GIVEN INFORMATION:
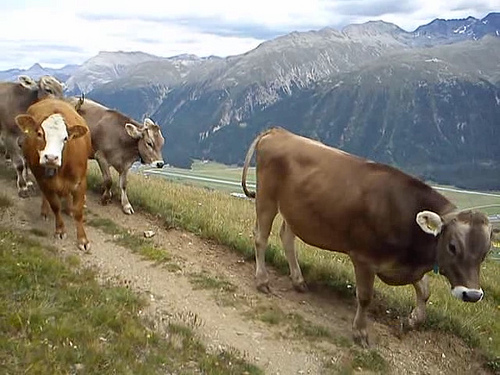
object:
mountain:
[2, 2, 497, 192]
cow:
[242, 127, 478, 331]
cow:
[13, 95, 95, 257]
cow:
[66, 95, 168, 215]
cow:
[0, 73, 67, 200]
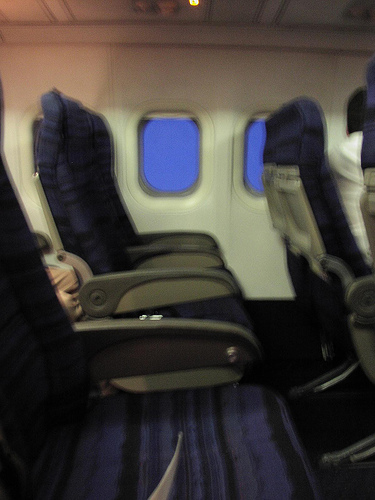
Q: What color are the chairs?
A: Black and blue.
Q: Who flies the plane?
A: Captain.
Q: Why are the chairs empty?
A: No ticket for the seats.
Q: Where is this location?
A: Airplane.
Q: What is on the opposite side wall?
A: Window.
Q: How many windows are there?
A: Two.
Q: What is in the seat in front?
A: A person.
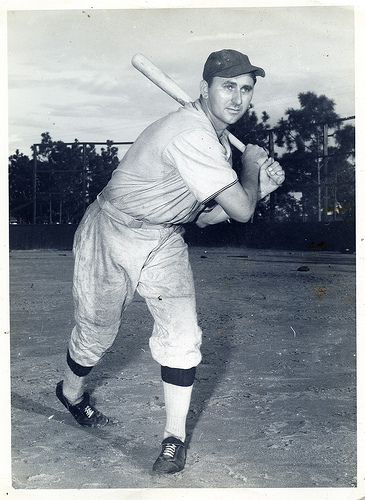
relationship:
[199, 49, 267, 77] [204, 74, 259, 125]
hat on head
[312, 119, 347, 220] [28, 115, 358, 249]
trees beyond fence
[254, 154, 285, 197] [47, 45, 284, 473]
hand of a person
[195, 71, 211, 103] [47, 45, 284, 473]
ear of a person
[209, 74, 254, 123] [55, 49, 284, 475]
face on man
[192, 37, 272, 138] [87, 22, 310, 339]
head on person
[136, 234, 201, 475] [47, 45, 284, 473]
leg on person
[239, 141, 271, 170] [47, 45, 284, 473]
hand on person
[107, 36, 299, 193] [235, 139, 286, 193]
bat in hands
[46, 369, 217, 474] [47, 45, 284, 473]
feet of person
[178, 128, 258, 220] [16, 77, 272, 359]
arm of person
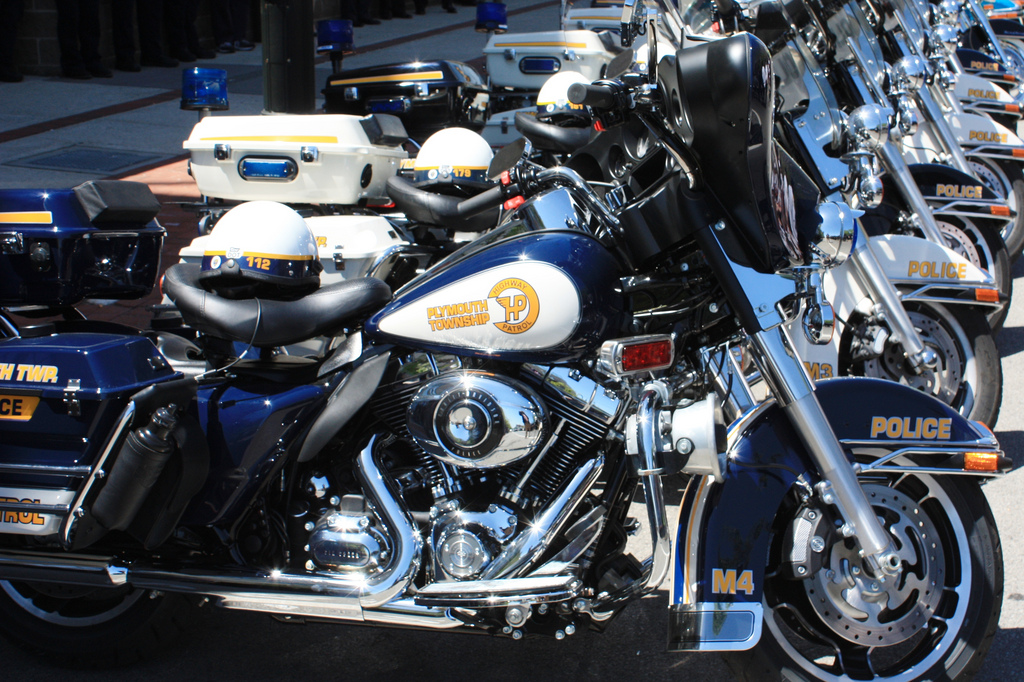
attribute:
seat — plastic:
[160, 257, 372, 352]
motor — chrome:
[373, 392, 627, 631]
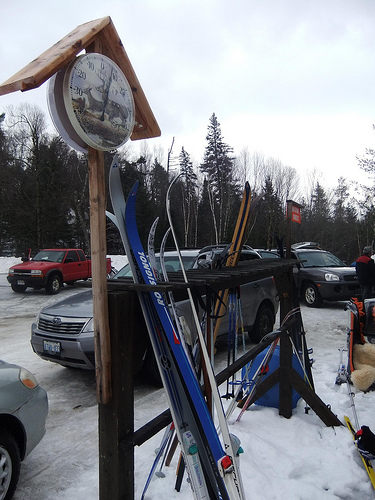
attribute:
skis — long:
[105, 155, 255, 499]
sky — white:
[1, 0, 375, 217]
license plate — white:
[43, 339, 64, 353]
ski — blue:
[124, 178, 224, 465]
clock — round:
[48, 51, 136, 153]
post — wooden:
[85, 153, 117, 407]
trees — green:
[1, 109, 372, 255]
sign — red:
[288, 205, 300, 224]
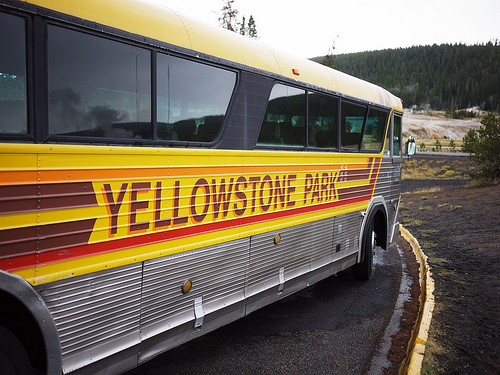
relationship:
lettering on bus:
[96, 167, 343, 234] [2, 38, 409, 371]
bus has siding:
[0, 0, 419, 372] [55, 222, 360, 358]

EXERCISE: Update all of the rows above by replacing "cow" with "calf", leaving everything else unchanged. Omit the pictures from your answer.

THE COMPLETED TASK:
object:
mountain:
[2, 2, 497, 192]
calf:
[242, 127, 478, 331]
calf:
[13, 95, 95, 257]
calf:
[66, 95, 168, 215]
calf:
[0, 73, 67, 200]
Q: What color are the chairs?
A: Black and blue.
Q: Who flies the plane?
A: Captain.
Q: Why are the chairs empty?
A: No ticket for the seats.
Q: Where is this location?
A: Airplane.
Q: What is on the opposite side wall?
A: Window.
Q: How many windows are there?
A: Two.
Q: What is in the seat in front?
A: A person.
relationship:
[199, 49, 267, 77] [204, 74, 259, 125]
hat on head
[312, 119, 347, 220] [28, 115, 358, 249]
trees beyond fence
[254, 154, 285, 197] [47, 45, 284, 473]
hand of a person
[195, 71, 211, 103] [47, 45, 284, 473]
ear of a person
[209, 74, 254, 123] [55, 49, 284, 475]
face on man
[192, 37, 272, 138] [87, 22, 310, 339]
head on person
[136, 234, 201, 475] [47, 45, 284, 473]
leg on person
[239, 141, 271, 170] [47, 45, 284, 473]
hand on person
[107, 36, 299, 193] [235, 139, 286, 193]
bat in hands
[46, 369, 217, 474] [47, 45, 284, 473]
feet of person
[178, 128, 258, 220] [16, 77, 272, 359]
arm of person
attribute:
seat — plastic:
[160, 257, 372, 352]
motor — chrome:
[373, 392, 627, 631]
attribute:
skis — long:
[105, 155, 255, 499]
sky — white:
[1, 0, 375, 217]
license plate — white:
[43, 339, 64, 353]
ski — blue:
[124, 178, 224, 465]
clock — round:
[48, 51, 136, 153]
post — wooden:
[85, 153, 117, 407]
trees — green:
[1, 109, 372, 255]
sign — red:
[288, 205, 300, 224]
relationship:
lettering on bus:
[96, 167, 343, 234] [2, 38, 409, 371]
bus has siding:
[0, 0, 419, 372] [55, 222, 360, 358]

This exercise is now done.